Freedom of Expression.
It’s a universal value. Beyond a desire, it’s a need. Among our most fundamental needs as human beings I believe are the need to feel seen, heard, and fully expressed.
And yet to look at life is to look at the many ways our freedom to fully express ourselves is limited, in small ways that we don’t always realize until it’s late in the game, until the restrictions on our expression have become embodied as habits.
The ways that governments do this is well-documented and explored; I don’t want to talk about those here. Instead I want to look at how our socialization can inhibit our freedom of expression.
This is not just about speech.
Expression takes many forms.
We announce ourselves in this world through sound: an audible cry of our existence, a cry that eventually changes in tone and intensity as we learn to shape it to express our different needs. Cries may turn into shrieks or loud sighs.
Until we learn that it’s not ok to cry or make sounds, especially in public.
Almost as soon as we learn to walk our feet get shoved into shoes, depriving us of access to develop our feet in their full potential, unless we took the route of a dancer.
Consider how you articulate the fingers of your hand, how nimble you are with your hands.
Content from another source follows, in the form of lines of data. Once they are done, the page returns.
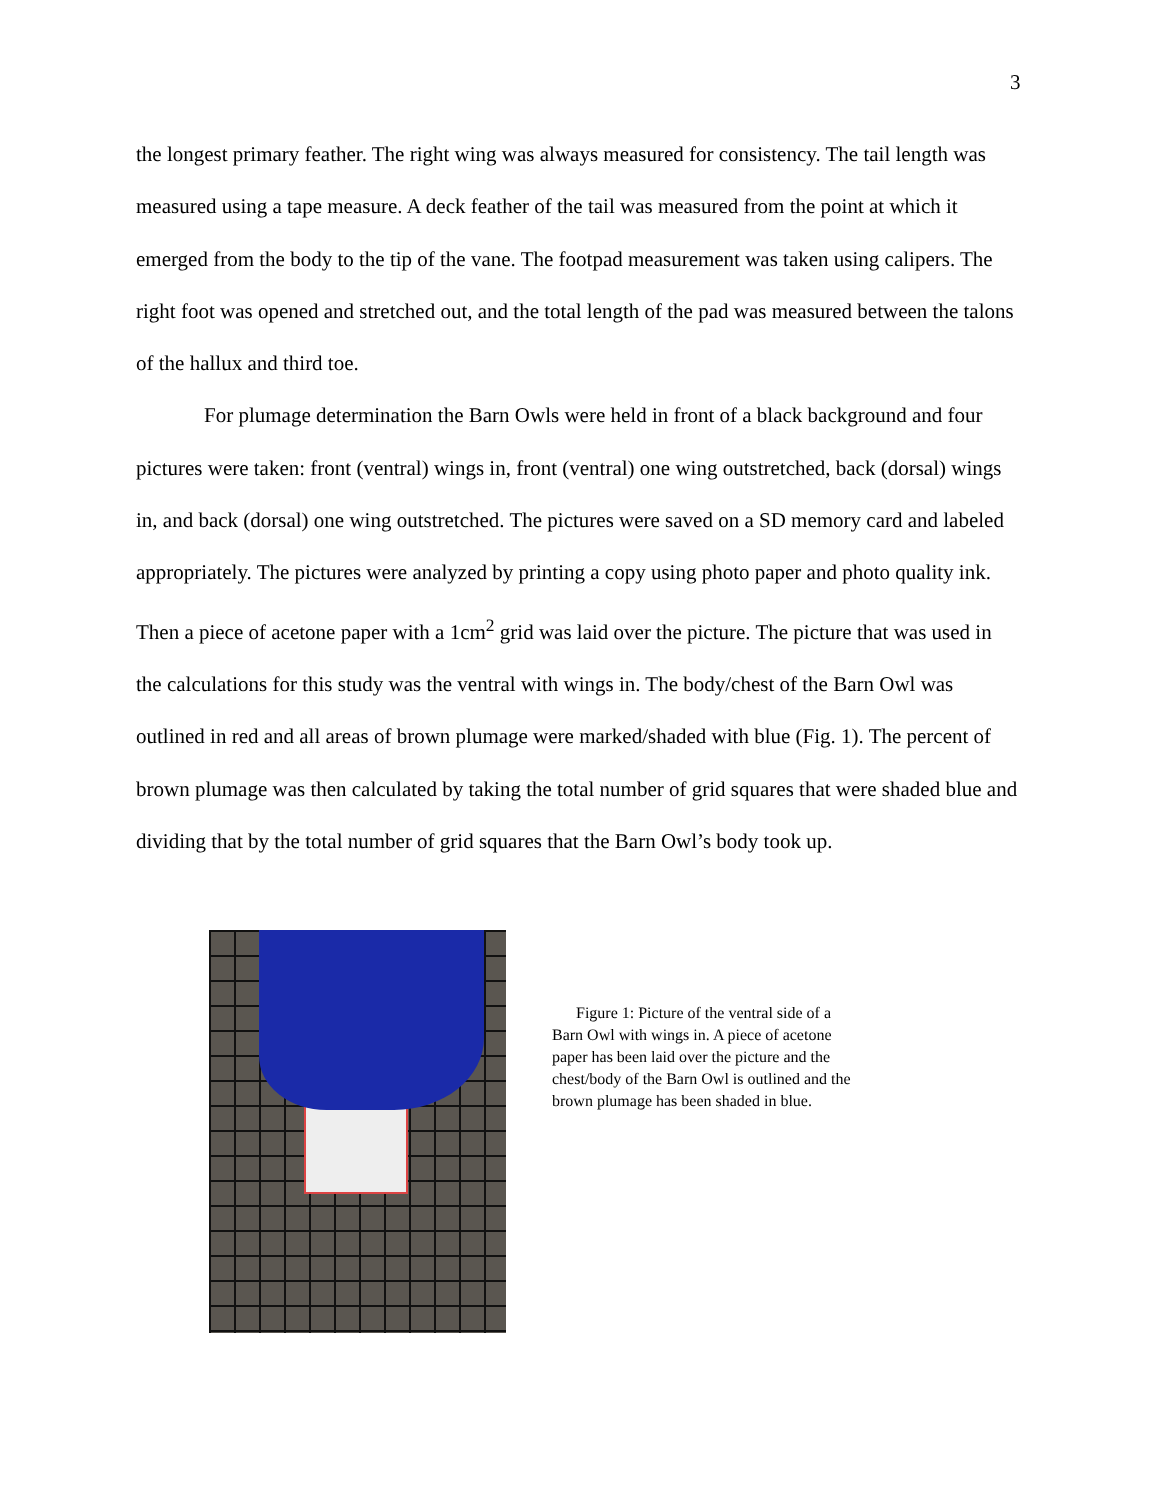3
the longest primary feather. The right wing was always measured for consistency. The tail length was measured using a tape measure. A deck feather of the tail was measured from the point at which it emerged from the body to the tip of the vane. The footpad measurement was taken using calipers. The right foot was opened and stretched out, and the total length of the pad was measured between the talons of the hallux and third toe.
For plumage determination the Barn Owls were held in front of a black background and four pictures were taken: front (ventral) wings in, front (ventral) one wing outstretched, back (dorsal) wings in, and back (dorsal) one wing outstretched. The pictures were saved on a SD memory card and labeled appropriately. The pictures were analyzed by printing a copy using photo paper and photo quality ink. Then a piece of acetone paper with a 1cm<sup>2</sup> grid was laid over the picture. The picture that was used in the calculations for this study was the ventral with wings in. The body/chest of the Barn Owl was outlined in red and all areas of brown plumage were marked/shaded with blue (Fig. 1). The percent of brown plumage was then calculated by taking the total number of grid squares that were shaded blue and dividing that by the total number of grid squares that the Barn Owl’s body took up.
Figure 1: Picture of the ventral side of a Barn Owl with wings in. A piece of acetone paper has been laid over the picture and the chest/body of the Barn Owl is outlined and the brown plumage has been shaded in blue.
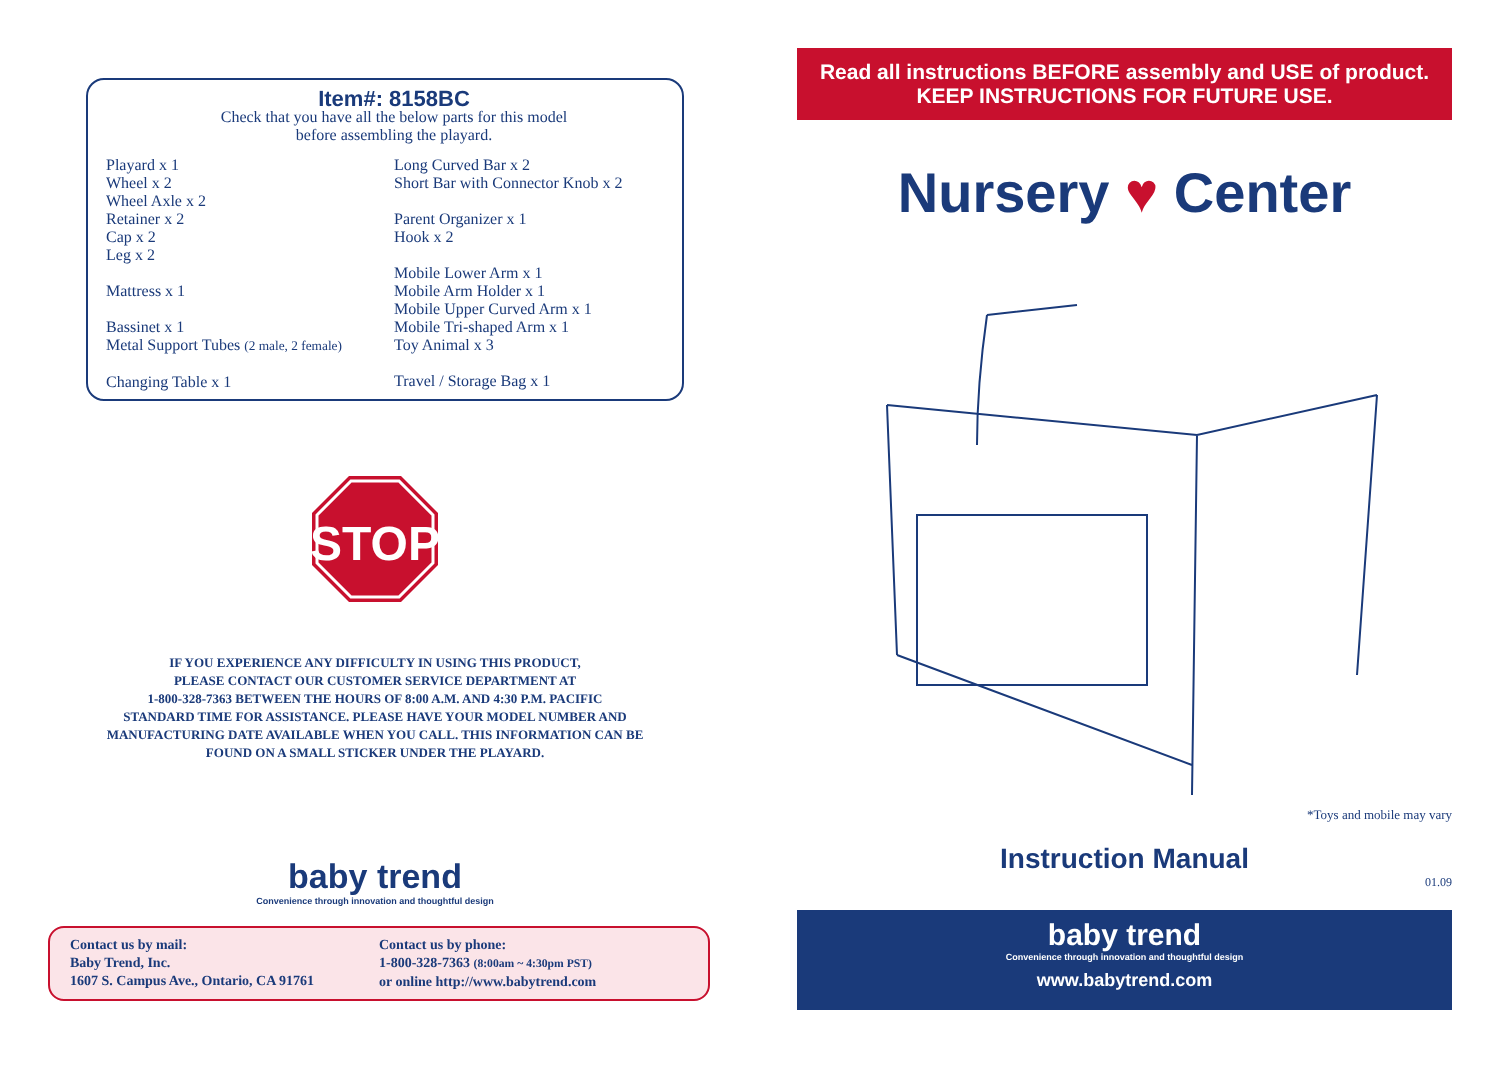Item#: 8158BC
Check that you have all the below parts for this model
before assembling the playard.
Playard x 1
Wheel x 2
Wheel Axle x 2
Retainer x 2
Cap x 2
Leg x 2
Mattress x 1
Bassinet x 1
Metal Support Tubes (2 male, 2 female)
Changing Table x 1
Long Curved Bar x 2
Short Bar with Connector Knob x 2
Parent Organizer x 1
Hook x 2
Mobile Lower Arm x 1
Mobile Arm Holder x 1
Mobile Upper Curved Arm x 1
Mobile Tri-shaped Arm x 1
Toy Animal x 3
Travel / Storage Bag x 1
STOP
IF YOU EXPERIENCE ANY DIFFICULTY IN USING THIS PRODUCT,
PLEASE CONTACT OUR CUSTOMER SERVICE DEPARTMENT AT
1-800-328-7363 BETWEEN THE HOURS OF 8:00 A.M. AND 4:30 P.M. PACIFIC
STANDARD TIME FOR ASSISTANCE. PLEASE HAVE YOUR MODEL NUMBER AND
MANUFACTURING DATE AVAILABLE WHEN YOU CALL. THIS INFORMATION CAN BE
FOUND ON A SMALL STICKER UNDER THE PLAYARD.
baby trend
Convenience through innovation and thoughtful design
Contact us by mail:
Baby Trend, Inc.
1607 S. Campus Ave., Ontario, CA 91761
Contact us by phone:
1-800-328-7363 (8:00am ~ 4:30pm PST)
or online http://www.babytrend.com
Read all instructions BEFORE assembly and USE of product.
KEEP INSTRUCTIONS FOR FUTURE USE.
Nursery ♥ Center
*Toys and mobile may vary
Instruction Manual
01.09
baby trend
Convenience through innovation and thoughtful design
www.babytrend.com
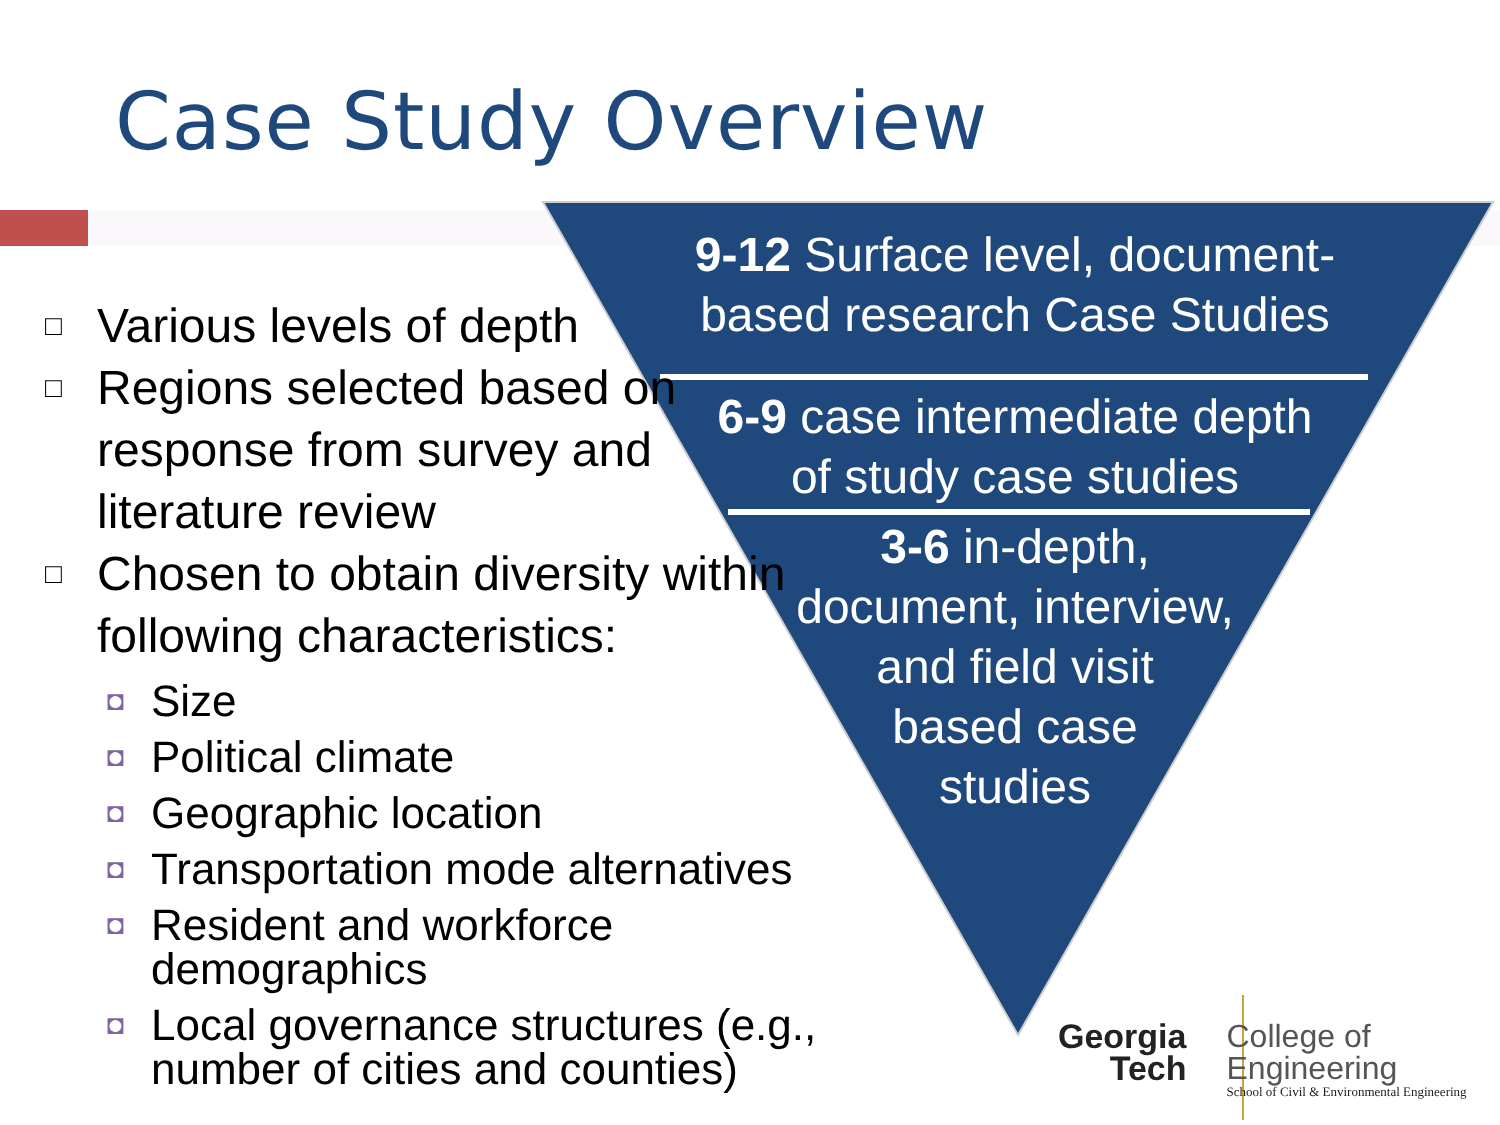Case Study Overview
□ Various levels of depth
□ Regions selected based on response from survey and literature review
□ Chosen to obtain diversity within following characteristics:
◘ Size
◘ Political climate
◘ Geographic location
◘ Transportation mode alternatives
◘ Resident and workforce demographics
◘ Local governance structures (e.g., number of cities and counties)
9-12 Surface level, document-
based research Case Studies
6-9 case intermediate depth
of study case studies
3-6 in-depth,
document, interview,
and field visit
based case
studies
Georgia
Tech
College of
Engineering
School of Civil & Environmental Engineering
Can you do the same with your feet?
For many of us, our mobility comes with a soundtrack of warning songs, cries from the edge of the playground:
Be careful.
Don’t go there.
Watch out or you’ll get hurt.
These warnings condition us to believe that every step is fraught with risk, danger ever-present with any movement.
Expression is How We Communicate With Ourselves
Expression is not just how we communicate with other people; it’s also how we communicate with ourselves. Physical movement especially is a way to speak and listen to ourselves.
What happens when we cut off that communication?
When your floor is another person’s ceiling, when every creak may cause that person to become irritated or agitated, suddenly your dance becomes stifled, your body restricting movement in fear of drawing the wrath of the neighbor downstairs.
When cries and shouts might prompt mis-reactions from people who overhear through thin walls, we are forced to scream into pillows, muffling our own voice.
When our very act of sighing out our breath in a yoga class becomes an issue of contention, we learn to hold in our breath.
When shaking our bodies to release pent up energy is met with admonition to still yourself and control your body and stop shaking, we begin to fear movement.
In these and so many other ways, we learn to keep still and silent. Soon enough we don’t need anyone else to restrict our expression. Our bodies and minds have learned to restrict it on their own. And then, even when we have the space to do so, we no longer have the freedom within ourselves to express.
Movement. Dance. Cries. Song. Voice. Creative projects. Words. Art.
Consider all the areas of your life in which you express, in all ways.
Freedom of expression is vital to our survival. How free do you feel to express yourself?